> **Task brief**
Within the entries below, how many lines carry the word "anchor"? State the number and stop.

> **Extracted records**

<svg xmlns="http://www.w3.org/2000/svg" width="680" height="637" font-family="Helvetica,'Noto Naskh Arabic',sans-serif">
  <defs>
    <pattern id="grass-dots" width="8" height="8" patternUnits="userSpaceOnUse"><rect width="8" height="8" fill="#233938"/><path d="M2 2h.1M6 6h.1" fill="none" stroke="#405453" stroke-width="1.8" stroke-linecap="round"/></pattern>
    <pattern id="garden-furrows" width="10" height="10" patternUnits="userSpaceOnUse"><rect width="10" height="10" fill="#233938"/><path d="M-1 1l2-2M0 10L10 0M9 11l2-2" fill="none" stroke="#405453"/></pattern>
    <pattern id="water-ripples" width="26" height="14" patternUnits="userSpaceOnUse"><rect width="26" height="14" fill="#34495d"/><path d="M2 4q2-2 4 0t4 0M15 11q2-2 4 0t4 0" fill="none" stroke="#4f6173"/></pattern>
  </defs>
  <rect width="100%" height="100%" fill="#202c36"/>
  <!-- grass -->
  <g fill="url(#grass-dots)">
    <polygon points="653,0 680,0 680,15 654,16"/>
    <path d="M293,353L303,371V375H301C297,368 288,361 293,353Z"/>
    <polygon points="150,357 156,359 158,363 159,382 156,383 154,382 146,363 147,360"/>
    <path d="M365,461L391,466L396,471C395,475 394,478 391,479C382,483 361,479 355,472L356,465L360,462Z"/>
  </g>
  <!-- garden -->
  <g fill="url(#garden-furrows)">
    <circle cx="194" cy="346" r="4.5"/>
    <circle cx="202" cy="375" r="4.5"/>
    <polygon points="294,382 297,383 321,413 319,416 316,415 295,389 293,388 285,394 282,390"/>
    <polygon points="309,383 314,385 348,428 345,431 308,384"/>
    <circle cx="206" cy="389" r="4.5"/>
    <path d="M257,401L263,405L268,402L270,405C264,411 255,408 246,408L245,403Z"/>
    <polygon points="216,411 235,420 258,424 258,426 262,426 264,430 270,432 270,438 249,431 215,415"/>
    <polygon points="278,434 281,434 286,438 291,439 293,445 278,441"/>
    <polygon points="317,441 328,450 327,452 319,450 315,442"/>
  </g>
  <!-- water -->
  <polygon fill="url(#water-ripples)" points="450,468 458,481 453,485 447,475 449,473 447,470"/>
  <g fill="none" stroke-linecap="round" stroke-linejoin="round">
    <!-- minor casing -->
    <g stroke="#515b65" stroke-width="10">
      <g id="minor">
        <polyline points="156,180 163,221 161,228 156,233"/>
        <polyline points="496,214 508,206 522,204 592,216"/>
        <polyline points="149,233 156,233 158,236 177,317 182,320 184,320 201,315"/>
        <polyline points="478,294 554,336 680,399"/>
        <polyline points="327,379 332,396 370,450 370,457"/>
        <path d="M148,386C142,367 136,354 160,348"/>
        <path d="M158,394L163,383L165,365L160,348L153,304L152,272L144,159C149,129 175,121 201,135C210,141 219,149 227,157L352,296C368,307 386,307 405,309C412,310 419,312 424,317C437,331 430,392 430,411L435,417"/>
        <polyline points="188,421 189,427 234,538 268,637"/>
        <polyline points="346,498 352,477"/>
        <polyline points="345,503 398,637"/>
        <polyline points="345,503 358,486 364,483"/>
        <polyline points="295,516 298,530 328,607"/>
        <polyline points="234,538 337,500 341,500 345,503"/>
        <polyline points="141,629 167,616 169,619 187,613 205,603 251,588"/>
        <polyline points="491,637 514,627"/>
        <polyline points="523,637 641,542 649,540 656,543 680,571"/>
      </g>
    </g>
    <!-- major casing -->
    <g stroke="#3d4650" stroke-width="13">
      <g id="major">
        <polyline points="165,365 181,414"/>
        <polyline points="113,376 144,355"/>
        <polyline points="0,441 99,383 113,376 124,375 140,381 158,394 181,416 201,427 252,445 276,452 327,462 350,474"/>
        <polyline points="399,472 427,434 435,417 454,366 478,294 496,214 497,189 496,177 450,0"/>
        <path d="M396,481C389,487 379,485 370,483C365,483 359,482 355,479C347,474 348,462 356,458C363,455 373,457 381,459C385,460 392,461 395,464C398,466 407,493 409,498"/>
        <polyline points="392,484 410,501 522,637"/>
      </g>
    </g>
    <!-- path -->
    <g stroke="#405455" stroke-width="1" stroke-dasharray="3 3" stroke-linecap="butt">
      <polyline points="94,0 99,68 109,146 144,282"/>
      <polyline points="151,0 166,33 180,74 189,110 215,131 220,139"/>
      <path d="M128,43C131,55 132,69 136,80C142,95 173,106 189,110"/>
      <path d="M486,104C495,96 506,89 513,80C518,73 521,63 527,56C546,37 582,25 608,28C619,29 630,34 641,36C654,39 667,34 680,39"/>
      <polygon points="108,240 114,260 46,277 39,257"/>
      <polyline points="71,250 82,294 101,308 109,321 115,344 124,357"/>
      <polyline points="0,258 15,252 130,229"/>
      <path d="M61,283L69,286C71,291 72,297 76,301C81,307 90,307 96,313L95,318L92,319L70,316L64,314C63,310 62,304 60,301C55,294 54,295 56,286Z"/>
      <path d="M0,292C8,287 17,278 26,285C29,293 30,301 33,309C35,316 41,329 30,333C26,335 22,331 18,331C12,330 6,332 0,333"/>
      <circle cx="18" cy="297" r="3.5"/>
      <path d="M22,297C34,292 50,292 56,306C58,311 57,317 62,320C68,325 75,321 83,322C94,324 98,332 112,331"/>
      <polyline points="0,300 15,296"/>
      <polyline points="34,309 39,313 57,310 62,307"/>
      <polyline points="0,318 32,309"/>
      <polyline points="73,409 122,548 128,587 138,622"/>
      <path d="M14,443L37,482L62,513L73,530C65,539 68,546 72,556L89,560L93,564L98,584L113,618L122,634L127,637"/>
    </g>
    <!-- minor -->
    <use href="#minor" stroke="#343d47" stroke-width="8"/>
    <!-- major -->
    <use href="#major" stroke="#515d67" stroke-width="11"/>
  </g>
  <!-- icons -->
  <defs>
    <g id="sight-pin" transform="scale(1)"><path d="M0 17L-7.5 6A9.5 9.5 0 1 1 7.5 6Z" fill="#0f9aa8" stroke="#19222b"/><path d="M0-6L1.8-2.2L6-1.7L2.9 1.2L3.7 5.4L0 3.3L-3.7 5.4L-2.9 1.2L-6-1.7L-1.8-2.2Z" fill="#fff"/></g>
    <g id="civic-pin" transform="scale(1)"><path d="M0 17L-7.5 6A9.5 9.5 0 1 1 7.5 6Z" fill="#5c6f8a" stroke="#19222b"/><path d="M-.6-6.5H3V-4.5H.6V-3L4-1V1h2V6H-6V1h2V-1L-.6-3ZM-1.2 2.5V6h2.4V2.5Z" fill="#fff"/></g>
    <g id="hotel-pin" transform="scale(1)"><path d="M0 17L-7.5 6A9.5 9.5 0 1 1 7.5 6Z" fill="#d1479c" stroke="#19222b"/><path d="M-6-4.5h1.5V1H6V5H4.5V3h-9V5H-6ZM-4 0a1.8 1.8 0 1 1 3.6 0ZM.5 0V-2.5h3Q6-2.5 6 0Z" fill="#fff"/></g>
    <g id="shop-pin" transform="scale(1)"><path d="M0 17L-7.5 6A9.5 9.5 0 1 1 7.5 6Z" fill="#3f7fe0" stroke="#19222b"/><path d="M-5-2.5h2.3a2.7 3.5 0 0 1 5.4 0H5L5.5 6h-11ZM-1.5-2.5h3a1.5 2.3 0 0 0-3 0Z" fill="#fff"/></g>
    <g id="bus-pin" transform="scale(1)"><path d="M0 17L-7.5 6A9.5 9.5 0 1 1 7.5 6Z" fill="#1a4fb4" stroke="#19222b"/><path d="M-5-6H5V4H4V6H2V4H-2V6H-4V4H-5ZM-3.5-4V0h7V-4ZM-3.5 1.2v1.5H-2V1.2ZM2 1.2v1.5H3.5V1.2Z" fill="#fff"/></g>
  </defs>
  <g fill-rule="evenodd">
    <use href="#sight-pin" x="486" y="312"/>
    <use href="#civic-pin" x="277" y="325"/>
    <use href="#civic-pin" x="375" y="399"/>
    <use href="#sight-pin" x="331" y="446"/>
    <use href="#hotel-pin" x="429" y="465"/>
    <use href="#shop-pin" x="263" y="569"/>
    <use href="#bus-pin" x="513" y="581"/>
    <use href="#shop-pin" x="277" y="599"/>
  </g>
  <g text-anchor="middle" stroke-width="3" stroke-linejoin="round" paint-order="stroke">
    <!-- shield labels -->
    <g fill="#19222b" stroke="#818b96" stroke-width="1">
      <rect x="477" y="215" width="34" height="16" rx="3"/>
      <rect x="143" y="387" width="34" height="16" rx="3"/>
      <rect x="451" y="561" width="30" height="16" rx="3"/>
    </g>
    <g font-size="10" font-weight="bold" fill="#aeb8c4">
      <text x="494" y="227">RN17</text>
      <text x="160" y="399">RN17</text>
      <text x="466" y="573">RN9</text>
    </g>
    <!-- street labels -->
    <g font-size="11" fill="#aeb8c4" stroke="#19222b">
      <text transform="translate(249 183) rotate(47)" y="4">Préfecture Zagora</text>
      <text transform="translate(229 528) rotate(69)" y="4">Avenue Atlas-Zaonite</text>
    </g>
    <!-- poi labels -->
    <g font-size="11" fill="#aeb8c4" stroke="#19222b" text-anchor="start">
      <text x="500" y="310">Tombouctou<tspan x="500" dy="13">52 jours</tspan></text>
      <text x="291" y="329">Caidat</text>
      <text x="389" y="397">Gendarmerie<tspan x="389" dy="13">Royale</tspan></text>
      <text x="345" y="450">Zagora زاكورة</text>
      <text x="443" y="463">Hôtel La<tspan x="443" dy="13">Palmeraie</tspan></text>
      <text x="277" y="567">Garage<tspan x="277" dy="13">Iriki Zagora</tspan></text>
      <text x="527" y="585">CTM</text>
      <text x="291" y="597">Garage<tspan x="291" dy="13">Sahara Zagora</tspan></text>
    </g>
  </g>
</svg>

> **Exercise answer**
2